Lucas Film’in sözcüsü Lynn Hale ise eleştiriler karşısında “Elbette DVD teknolojisini biz de seviyoruz” diyor. “George, filmin DVD versiyonu için bazı özel değişiklikler yapmak, bu teknolojinin yaratıcılığa katkısından yararlanmak istiyor. Fakat şimdi 2. bölümü yazmakla uğraştığı için vakti yok ve bu özel katkıları yapmadan da filmi DVD olarak piyasaya veremeyeceğiz.” diye de ekliyor.
Hunt ise Lucas’ı tüketiciye kazık atmaya hazırlanmakla suçluyor. Ona göre Lucas’ın gizli bir planı var. Bu plan da filmseverlere önce eski teknolojili videoları satmak ve tam yılbaşı alışverişi başlarken filmin DVD’sini piyasaya sürmekmiş. Bu arada özellikle Asya’da üslenmiş ‘korsanların’ filmin VCD’sini piyasaya sürecekleri, bunun da tüketicinin bir kez daha aldatılması sonucunu doğuracağı ileri sürülüyor. Film yapımcıları ise filmin kahramanı Han Solo’nun bir repliğiyle yanıtlıyorlar iddiaları: Bana olasılıklardan söz etme!
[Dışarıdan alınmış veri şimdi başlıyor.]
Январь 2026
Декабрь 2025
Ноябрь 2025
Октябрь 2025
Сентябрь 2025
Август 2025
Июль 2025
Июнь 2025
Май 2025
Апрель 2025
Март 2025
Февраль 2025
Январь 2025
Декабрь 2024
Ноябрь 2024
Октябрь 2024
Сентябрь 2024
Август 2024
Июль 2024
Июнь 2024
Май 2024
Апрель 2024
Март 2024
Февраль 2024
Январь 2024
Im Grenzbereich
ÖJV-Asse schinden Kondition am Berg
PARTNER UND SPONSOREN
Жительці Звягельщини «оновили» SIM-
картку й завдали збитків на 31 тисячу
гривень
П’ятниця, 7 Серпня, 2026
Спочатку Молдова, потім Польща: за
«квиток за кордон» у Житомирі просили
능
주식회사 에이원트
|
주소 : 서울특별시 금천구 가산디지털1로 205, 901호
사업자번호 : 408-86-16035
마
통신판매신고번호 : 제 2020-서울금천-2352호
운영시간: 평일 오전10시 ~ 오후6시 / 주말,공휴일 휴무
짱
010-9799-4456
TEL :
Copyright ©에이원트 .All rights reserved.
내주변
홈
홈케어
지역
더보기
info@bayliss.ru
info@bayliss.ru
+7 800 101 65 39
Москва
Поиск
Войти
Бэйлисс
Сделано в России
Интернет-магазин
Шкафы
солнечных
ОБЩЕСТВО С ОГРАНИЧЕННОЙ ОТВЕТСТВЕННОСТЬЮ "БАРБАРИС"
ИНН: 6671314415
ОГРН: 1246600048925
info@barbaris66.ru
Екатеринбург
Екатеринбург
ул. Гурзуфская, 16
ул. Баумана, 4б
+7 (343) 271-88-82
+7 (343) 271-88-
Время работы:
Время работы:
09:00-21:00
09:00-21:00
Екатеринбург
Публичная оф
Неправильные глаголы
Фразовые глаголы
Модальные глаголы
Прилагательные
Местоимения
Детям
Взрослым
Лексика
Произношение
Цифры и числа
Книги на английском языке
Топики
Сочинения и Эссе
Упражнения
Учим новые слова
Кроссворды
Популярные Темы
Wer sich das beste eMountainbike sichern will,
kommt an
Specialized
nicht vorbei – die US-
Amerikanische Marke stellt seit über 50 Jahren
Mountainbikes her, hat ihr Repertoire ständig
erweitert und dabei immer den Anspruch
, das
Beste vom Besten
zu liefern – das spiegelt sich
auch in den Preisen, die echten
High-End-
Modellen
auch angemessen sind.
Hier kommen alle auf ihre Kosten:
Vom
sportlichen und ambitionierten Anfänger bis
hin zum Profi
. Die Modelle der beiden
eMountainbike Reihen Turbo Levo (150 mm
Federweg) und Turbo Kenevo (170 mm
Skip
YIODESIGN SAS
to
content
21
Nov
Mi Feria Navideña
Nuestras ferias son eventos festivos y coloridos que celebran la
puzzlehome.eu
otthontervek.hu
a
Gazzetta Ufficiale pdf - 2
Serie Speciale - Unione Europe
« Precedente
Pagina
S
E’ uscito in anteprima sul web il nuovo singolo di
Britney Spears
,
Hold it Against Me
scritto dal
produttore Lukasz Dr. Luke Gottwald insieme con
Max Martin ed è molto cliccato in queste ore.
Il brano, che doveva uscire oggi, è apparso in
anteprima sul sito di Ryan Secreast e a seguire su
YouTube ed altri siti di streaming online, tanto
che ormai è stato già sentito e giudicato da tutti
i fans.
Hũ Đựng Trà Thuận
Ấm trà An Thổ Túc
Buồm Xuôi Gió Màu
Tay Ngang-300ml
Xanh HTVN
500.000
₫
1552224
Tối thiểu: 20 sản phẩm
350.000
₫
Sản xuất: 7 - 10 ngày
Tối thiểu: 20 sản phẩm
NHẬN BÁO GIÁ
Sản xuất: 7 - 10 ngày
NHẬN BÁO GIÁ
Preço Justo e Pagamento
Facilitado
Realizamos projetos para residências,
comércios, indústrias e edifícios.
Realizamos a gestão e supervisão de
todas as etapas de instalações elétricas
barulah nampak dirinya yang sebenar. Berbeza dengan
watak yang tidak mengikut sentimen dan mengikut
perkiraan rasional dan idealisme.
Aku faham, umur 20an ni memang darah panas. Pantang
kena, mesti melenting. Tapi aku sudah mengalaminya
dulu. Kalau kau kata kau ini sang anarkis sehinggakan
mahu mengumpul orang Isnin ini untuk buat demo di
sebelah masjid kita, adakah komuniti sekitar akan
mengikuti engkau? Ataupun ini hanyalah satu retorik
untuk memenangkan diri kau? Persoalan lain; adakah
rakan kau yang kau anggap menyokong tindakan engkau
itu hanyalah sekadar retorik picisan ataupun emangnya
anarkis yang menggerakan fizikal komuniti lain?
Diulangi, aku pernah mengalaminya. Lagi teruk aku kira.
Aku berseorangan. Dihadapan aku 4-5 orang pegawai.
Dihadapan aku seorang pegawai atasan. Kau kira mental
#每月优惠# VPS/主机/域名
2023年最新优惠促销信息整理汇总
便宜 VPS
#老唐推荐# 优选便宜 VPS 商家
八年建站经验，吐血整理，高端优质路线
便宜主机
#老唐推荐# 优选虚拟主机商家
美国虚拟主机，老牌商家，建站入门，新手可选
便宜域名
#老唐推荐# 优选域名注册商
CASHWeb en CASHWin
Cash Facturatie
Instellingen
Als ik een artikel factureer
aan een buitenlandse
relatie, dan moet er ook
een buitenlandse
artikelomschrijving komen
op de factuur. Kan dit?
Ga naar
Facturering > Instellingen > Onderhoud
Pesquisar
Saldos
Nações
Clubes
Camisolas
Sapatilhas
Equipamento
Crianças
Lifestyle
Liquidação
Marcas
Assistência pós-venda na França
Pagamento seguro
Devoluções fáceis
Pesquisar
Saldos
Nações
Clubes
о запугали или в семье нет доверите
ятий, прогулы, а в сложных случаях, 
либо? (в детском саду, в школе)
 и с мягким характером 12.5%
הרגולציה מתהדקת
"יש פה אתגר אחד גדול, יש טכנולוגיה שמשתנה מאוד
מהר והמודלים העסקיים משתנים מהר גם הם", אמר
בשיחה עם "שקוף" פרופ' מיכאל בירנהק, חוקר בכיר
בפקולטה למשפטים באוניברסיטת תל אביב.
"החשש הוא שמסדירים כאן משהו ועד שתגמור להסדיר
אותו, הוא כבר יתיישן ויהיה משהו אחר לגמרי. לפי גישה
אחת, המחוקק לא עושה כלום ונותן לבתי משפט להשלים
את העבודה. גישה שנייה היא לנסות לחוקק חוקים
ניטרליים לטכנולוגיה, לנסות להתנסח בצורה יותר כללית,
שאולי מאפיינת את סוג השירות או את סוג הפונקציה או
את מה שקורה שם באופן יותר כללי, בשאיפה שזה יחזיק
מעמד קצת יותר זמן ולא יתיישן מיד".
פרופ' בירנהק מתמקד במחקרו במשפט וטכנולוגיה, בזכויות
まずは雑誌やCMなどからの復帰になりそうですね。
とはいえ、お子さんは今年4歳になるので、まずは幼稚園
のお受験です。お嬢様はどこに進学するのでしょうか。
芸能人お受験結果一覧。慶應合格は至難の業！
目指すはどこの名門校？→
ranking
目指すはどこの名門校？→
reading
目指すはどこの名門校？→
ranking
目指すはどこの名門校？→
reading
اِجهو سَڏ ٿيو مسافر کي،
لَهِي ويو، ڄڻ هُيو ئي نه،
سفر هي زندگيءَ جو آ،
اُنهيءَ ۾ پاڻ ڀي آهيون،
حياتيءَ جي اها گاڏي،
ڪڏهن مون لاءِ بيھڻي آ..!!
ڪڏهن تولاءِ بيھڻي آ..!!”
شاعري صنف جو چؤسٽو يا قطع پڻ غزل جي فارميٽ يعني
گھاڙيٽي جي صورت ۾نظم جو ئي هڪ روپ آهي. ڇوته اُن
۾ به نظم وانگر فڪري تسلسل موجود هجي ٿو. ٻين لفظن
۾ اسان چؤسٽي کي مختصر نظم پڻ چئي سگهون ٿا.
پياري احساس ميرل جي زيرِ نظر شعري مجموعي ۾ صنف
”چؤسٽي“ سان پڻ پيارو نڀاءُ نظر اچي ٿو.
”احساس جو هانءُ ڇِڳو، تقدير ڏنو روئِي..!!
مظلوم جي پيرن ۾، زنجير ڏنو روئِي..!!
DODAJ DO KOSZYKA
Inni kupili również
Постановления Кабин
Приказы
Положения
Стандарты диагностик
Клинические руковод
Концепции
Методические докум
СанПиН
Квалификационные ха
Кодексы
Evet sevgili okuyucular, durum bu merkezde. Yolu bir kez olsun Amerika’ya düşüp de bir dükkândan küçük bir toplu iğne bile alan herkesin bildiği bir gerçek var: Tüketici haklıdır. Satıcının ve üreticinin görevi tüketiciyi mutlu etmek, onun isteklerine yanıt vermek, kazık atmamak, fazla fiyat talep etmemek, bozuk malı sokuşturmaya çalışmamaktır. Kimbilir belki orada böyle olduğu içindir ki kimse kalkıp da “Yahu bu Bill çok başarılı oldu, hem daha çok genç, hem de istikrar bozulmasın. Bir dönem daha görev süresini uzatıversek ne olur ki” demeyi aklından bile geçiremiyor.
Orada verilen sözlerin, yapılan sözleşmelerin bir değeri var ve kimse aradan yedi yıl geçtikten sonra sadece bir kere için seçildiğini unutup, toplumun en temel kurallarını değiştirmeye de kalkışmıyor.